Wolfgang Puck Battles Elon Musk's Brother Over Trademark Rights For 'The Kitchen' In Restaurant Industry
from the really? dept
Update: The original story incorrectly suggested that the USPTO had allowed a trademark on "the Kitchen" when that's not the case. We've edited the article to correct that impression, and apologize for the error.
Generic terms that are allowed trademark protection are the bane of those that still believe trademark law serves a useful function. For the law to work as intended, to protect the public's ability to know what they're buying and from whom they are buying it, trademarks need to be both unique and identifying.

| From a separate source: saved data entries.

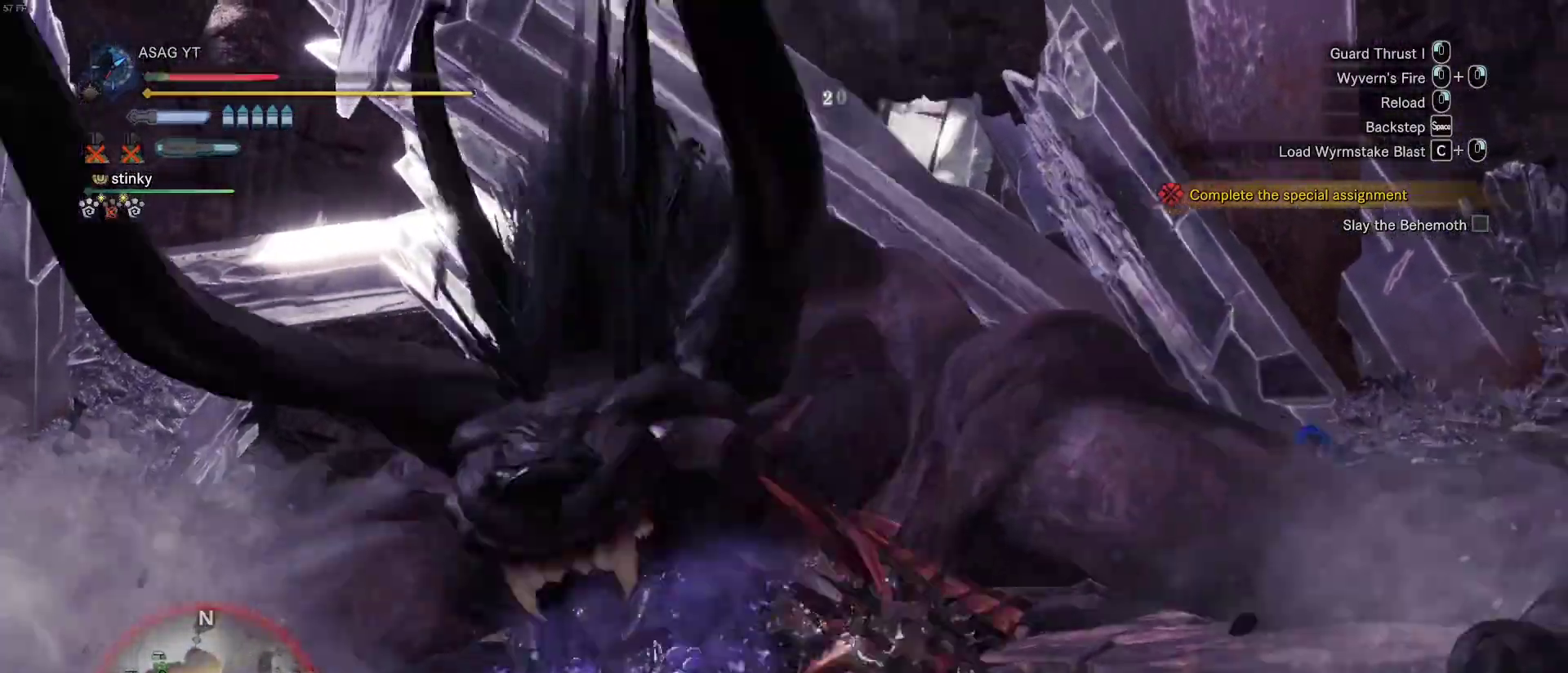
{"keys": [], "mouse": [], "events": []}
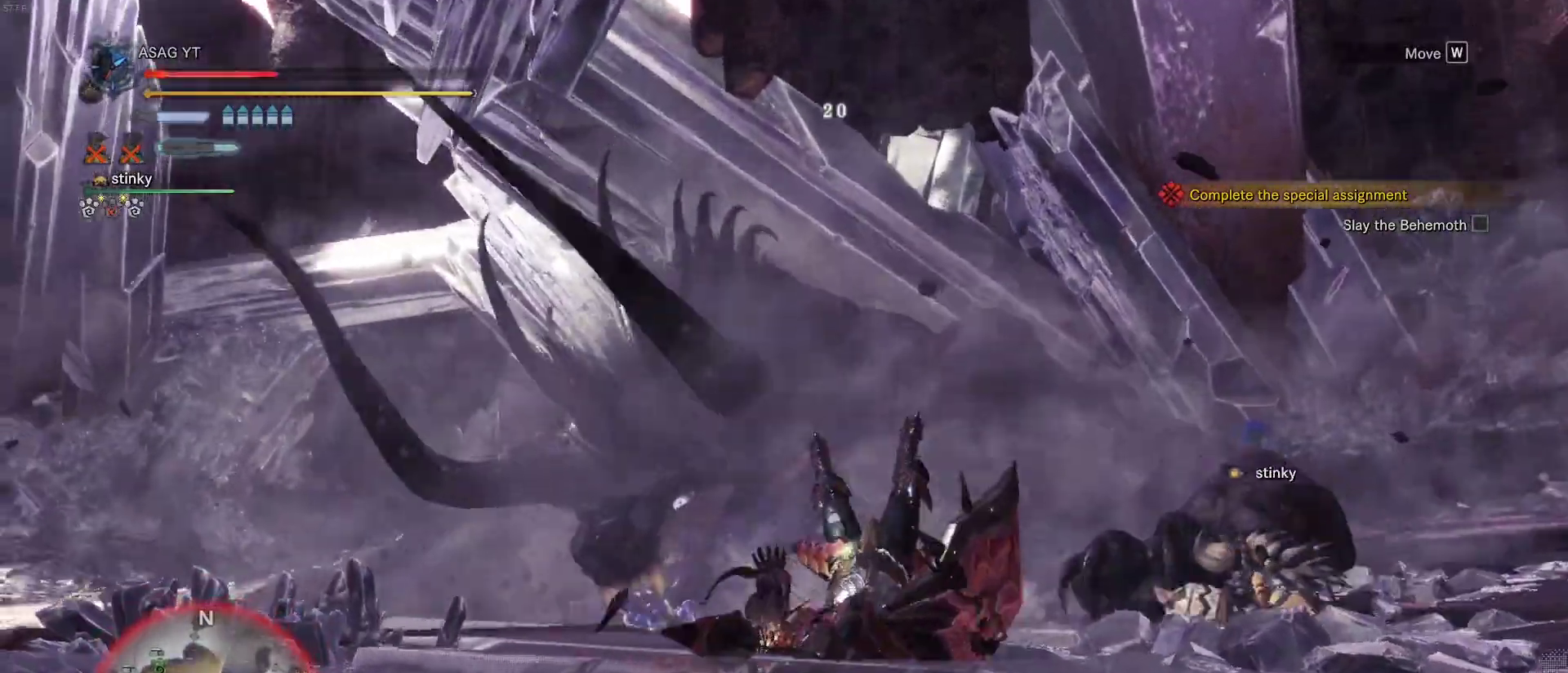
{"keys": [], "mouse": [], "events": []}
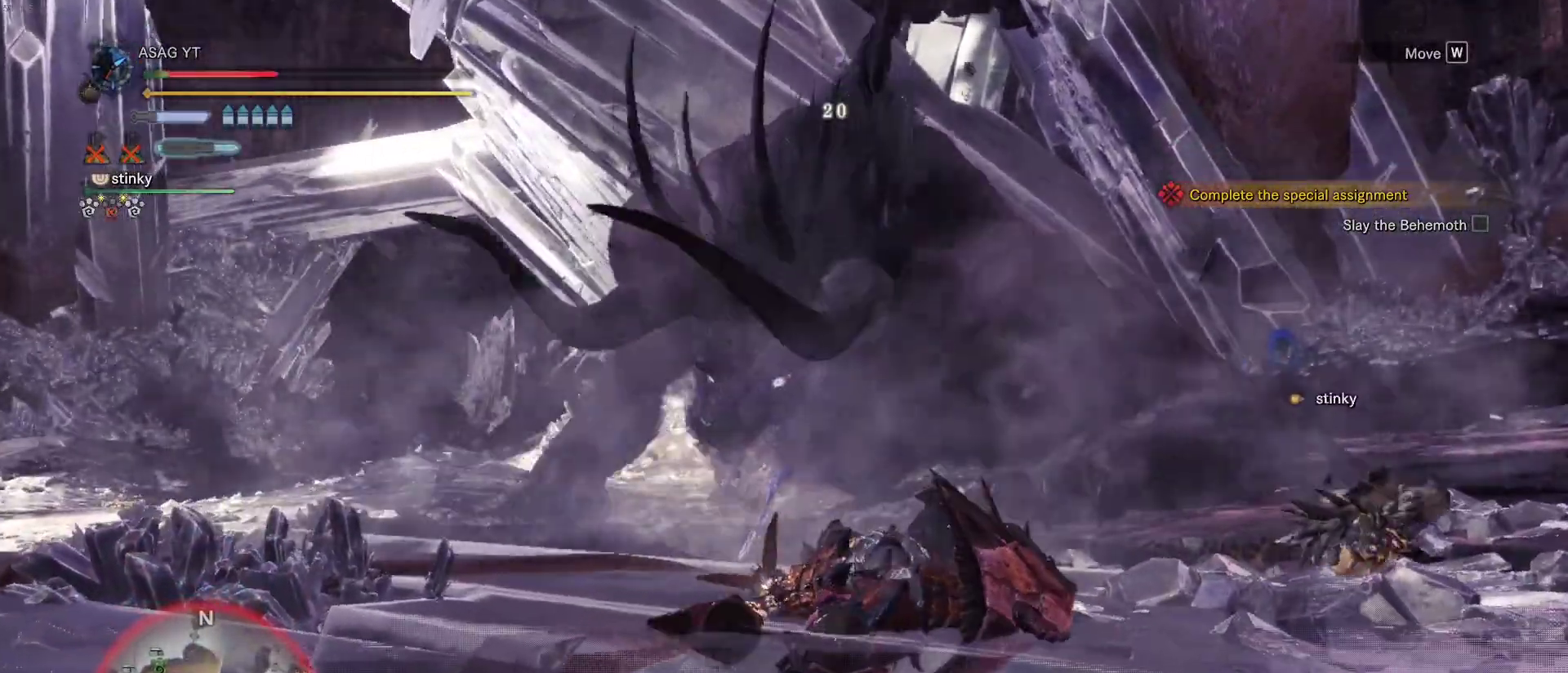
{"keys": ["w"], "mouse": [], "events": [[283, "w", "down"]]}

Take one current trademark dispute, for instance, which happily includes such big names as Wolfgang Puck and the brother of Elon Musk, Kimbal Musk. Those two are currently battling over whether or not the term "the kitchen" ought to be trademarked for the restaurant industry. Puck is opening new digs in Chicago with the name "The Kitchen by Wolfgang Puck." Musk is one of the founders of The Kitchen Cafe out of Colorado. Musk filed a lawsuit against Puck in Colorado over the trademark issue, with Puck's lawyers filing a motion to dismiss while also filing suit in Illinois to have the Chicago area be the venue for the litigation.
The Colorado complaint filed by Musk's company makes the following claim.
Puck's "use of The Kitchen immediately caused confusion in the restaurant industry and marketplace," according to the Colorado compliant, which The Kitchen Cafe filed against a different Puck entity, Wolfgang Puck Licensing.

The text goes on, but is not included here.